When using the corpus, please:

  1. Include the Mayo Clinic in your acknowledgements
  2. Cite the article: William F. Styler IV, Steven Bethard, Sean Finan, Martha Palmer, Sameer Pradhan, Piet C. de Groen, Brad Erickson, Timothy Miller, Chen Lin, Guergana Savova, James Pustejovsky. Temporal Annotation in the Clinical Domain. Transactions of the Association for Computational Linguistics. Vol 2 (2014). https://tacl2013.cs.columbia.edu/ojs/index.php/tacl/article/view/305

About the annotations

The annotations in the THYME Corpus were created by annotators and adjudicators at the University of Colorado at Boulder, as well as at Boston's Harvard Children's Medical Center. There are three different annotation types in our corpus.

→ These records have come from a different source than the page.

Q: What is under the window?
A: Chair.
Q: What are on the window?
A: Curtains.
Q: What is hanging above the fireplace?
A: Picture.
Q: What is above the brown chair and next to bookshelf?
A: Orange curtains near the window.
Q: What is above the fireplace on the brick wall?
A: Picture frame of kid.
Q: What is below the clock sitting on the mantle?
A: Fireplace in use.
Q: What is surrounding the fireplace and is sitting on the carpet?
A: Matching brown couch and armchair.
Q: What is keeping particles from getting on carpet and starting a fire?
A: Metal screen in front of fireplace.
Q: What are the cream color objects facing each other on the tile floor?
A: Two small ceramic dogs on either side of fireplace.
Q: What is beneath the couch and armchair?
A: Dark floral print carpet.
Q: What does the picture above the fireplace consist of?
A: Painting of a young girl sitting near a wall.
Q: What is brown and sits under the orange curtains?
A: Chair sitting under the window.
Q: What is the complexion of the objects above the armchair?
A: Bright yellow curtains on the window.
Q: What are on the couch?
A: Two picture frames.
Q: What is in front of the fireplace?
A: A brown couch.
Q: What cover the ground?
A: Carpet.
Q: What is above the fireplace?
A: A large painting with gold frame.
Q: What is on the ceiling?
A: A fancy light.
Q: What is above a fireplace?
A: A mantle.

THYME Temporal Entity and Relation Annotations

These annotations label spans as EVENTs, TIMEX3s, DOCTIME or SECTIONTIME, and then link them temporally using TLINKs and ALINKs. Our annotation schema is derived from ISO-TimeML, with variations as described in Temporal Annotation in the Clinical Domain, and is fully described in The THYME Annotation Guidelines.

For Clinical (_CLIN) and Radiology (_RAD) notes in both corpora, the Gold Standard notes have been double-annotated for temporal entities (EVENT, TIMEX3, DOCTIME,SECTIONTIME), adjudicated, and then double-annotated for relations (TLINK, ALINK) and adjudicated. Thus, the [docname].Temporal-Relation.gold.completed.xml files for clinical and radiology notes are fully annotated according to the THYME schema.

The Pathology (_PATH) notes, because of their temporally-sparse nature, were not given later relations annotation. Thus, the [docname].Temporal-Entity.gold.completed.xml files only provide information about temporal entities. Absence of relations does not imply lack of relations in these notes.

Coreference Annotations

In addition, for some of the notes within the Colon Cancer corpus, we will have adjudicated Coreference Annotations posted, serving to mark Anaphora throughout the document, alongside a limited number of bridging relations (like SET/SUBSET or PART/WHOLE).

Not all documents have been double-annotated and adjudicated for Coreference. For those that do have Coreference Annotations, [docname].Coreference.gold.completed.xml is adjudicated gold-standard coreference data.

UMLS Named Entity Annotations

Finally, a subset of the notes will have UMLS Named Entity tags assigned as well, in a separate XML file. These tags mark clinical entities and events with their UMLS semantic groups ("hemicolectomy" is marked as a 'procedure', and "fever" is a 'sign/symptom'). Due to limitations in manpower, only a small portion of the corpus was fully annotated for UMLS entities. For those that do have Coreference Annotations, [docname].UMLS-Entity.gold.completed.xml is adjudicated gold-standard coreference data.

Annotation Format

All data are provided in the AnaforaXML format, created by (and designed to be read in) the Anafora Annotation Tool. The XML data format aims to be both easily human-readable and easy-to-use, and contains no source text (allowing the free distribution of annotations).

Each XML file should be read with its labeled source text file (so doc0002_CLIN.Temporal-Relation.gold.completed.xml would be read with the source file doc0002_CLIN).

Line Endings

Because all annotations are stored as offsets, you must be extremely careful not to modify the source text in any way. The most common source of error comes from Windows machines changing the Unix line endings to Windows line endings when opening or unzipping the source files. For this reason, we recommend the use of 7-zip for unzipping the source files on Windows machines, and the careful handling of those source files during any time they may spend outside of a *nix system.